For more than a decade, Lance Armstrong was a hero: a role model for his sporting achievements as the seven-time winner of the Tour de France, and an example of a brave battle won against cancer. He brought American attention to the Tour, and to cycling. When the illusion shattered, the whole world was aghast…save for David Walsh. A Sunday Times sports journalist, Walsh had suspected for years that the athlete took performance enhancing drugs, and had continuously sought to prove it.
The Program is based on Walsh’s book on the topic, The Seven Deadly Sins, and is a no holds barred condemnation of Armstrong’s character. With a stunning lead performance from Ben Foster as Armstrong, the film is entertaining, but awkwardly plotted – and perhaps too quick to narrow on Armstrong’s flaws, rather than examining the system which led him to his transgressions.
Beginning as Armstrong embarks on his first Tour, the film follows him through his cancer, seven victories, and comeback – until his infamous confession interview with Oprah Winfrey. From the very beginning, he is shown as easily corrupted. Quick to realise that his competitors are taking performance-enhancing drugs, he is eager to join their ranks, urging doctor Michele Ferrari (an unrecognisable, bespectacled Guillaume Canet) to put him on his ‘program’. At first sent away by Ferrari, he procures his first drugs himself, encouraging his team to follow suit. His team manager Johan Bruyneel (Denis Menochet) later becomes the coordinator for the purchase and supply of the substances, coaching his athletes on how to cheat the elaborate tests imposed by the regulation agencies. The film simultaneously follows Floyd Landis (Jesse Plemons), at one time Armstrong’s teammate, whose story is spun into a moving subplot. Plemons shows him as determined to win, but racked by his religious conscience and passion for cycling, which seems to go beyond that of his colleagues.

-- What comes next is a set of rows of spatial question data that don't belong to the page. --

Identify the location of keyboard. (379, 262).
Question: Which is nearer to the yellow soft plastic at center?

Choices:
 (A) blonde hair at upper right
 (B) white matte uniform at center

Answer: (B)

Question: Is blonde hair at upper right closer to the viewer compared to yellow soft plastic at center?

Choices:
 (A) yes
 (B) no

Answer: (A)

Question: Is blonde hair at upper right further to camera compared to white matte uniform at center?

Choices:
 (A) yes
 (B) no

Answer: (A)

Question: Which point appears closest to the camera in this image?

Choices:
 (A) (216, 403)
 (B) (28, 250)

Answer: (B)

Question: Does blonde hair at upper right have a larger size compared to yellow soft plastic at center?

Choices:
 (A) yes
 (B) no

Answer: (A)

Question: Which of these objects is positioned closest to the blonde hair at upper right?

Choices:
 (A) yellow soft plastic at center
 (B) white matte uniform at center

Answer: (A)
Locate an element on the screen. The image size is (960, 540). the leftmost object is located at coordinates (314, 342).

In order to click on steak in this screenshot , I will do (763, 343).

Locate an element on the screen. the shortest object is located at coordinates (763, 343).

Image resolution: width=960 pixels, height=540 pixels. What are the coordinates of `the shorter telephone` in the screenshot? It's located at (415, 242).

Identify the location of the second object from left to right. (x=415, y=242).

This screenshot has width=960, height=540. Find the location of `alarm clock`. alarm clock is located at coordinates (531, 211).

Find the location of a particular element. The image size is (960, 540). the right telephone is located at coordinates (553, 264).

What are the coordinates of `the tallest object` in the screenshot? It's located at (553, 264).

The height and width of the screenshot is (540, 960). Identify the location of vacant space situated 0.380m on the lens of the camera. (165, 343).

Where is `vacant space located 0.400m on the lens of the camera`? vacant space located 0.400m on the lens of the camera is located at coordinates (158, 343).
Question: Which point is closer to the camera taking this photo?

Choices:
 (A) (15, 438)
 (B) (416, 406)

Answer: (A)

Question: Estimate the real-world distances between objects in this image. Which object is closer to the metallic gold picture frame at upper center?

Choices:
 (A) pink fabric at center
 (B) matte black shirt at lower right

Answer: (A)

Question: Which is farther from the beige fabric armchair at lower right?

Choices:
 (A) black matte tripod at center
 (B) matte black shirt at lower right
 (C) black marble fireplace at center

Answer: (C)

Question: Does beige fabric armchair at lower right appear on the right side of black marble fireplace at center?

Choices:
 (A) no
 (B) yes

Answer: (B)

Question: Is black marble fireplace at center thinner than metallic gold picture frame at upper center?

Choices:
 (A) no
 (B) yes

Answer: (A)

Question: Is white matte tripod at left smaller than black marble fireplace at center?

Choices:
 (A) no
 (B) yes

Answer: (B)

In his role, Foster is as if possessed by Armstrong, his adoption of his public persona seamless. Yet in private, the film’s depiction of his personality is damning, Armstrong turning arrogant, menacing and an all-round bully – a sharp contrast to David Walsh (Chris O’Dowd). O’Dowd’s Irish accent may be variable, but he comes across as earnest about his passion for the sport and determination to dig up the truth.
Writer John Hodge takes an odd approach to the film’s storytelling. The plot is a mix of Walsh’s investigation with straightforward biopic fare, and this doesn’t work very well. Walsh is not in the film enough to suffice to a proper investigative plot line, while a biopic angle of Armstrong needed, at the very least, a dollop of sympathy. The film shows none for its subject matter.

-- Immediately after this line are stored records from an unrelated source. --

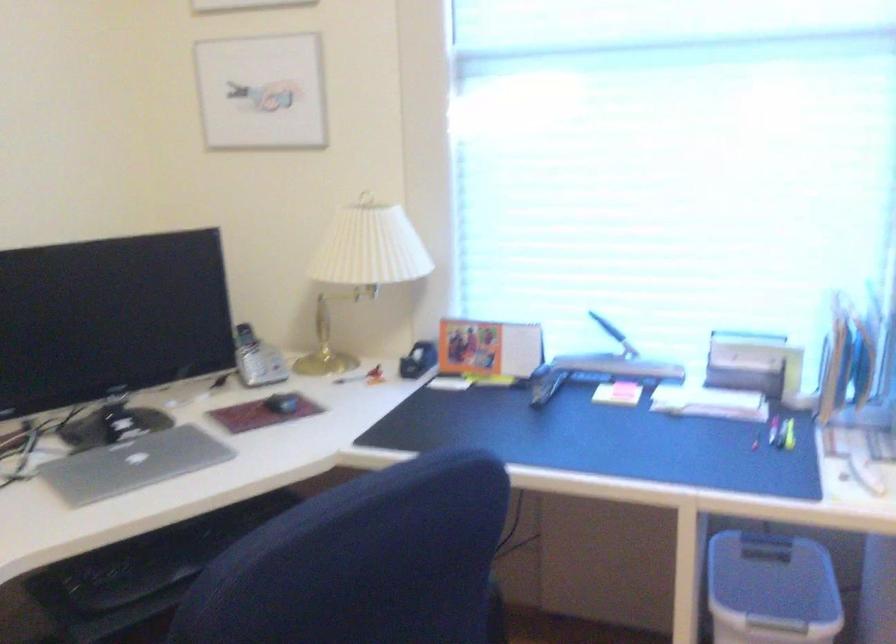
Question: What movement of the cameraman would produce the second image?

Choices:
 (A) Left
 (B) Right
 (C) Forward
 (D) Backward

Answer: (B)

An unpleasant individual Armstrong may be, but Frears regrettably neglects to assess the system that produced him – an angle which would have been interesting to investigate. What would have it meant for his career had he refused the drugs? Without results, he probably would have fallen into anonymity, for better or worse. The Program implies that everyone was complicit, from the media to testing agencies, and as such, collectively ruined the careers of those who remained honest. Yet the film is rather eager to pin the blame on an individual, failing to give Armstrong any leeway for context in which he was forced to navigate. Ultimately, The Program is well acted, but lacks the compelling structure and nuance that would have made it a great biopic.
The Program is now out in UK cinemas.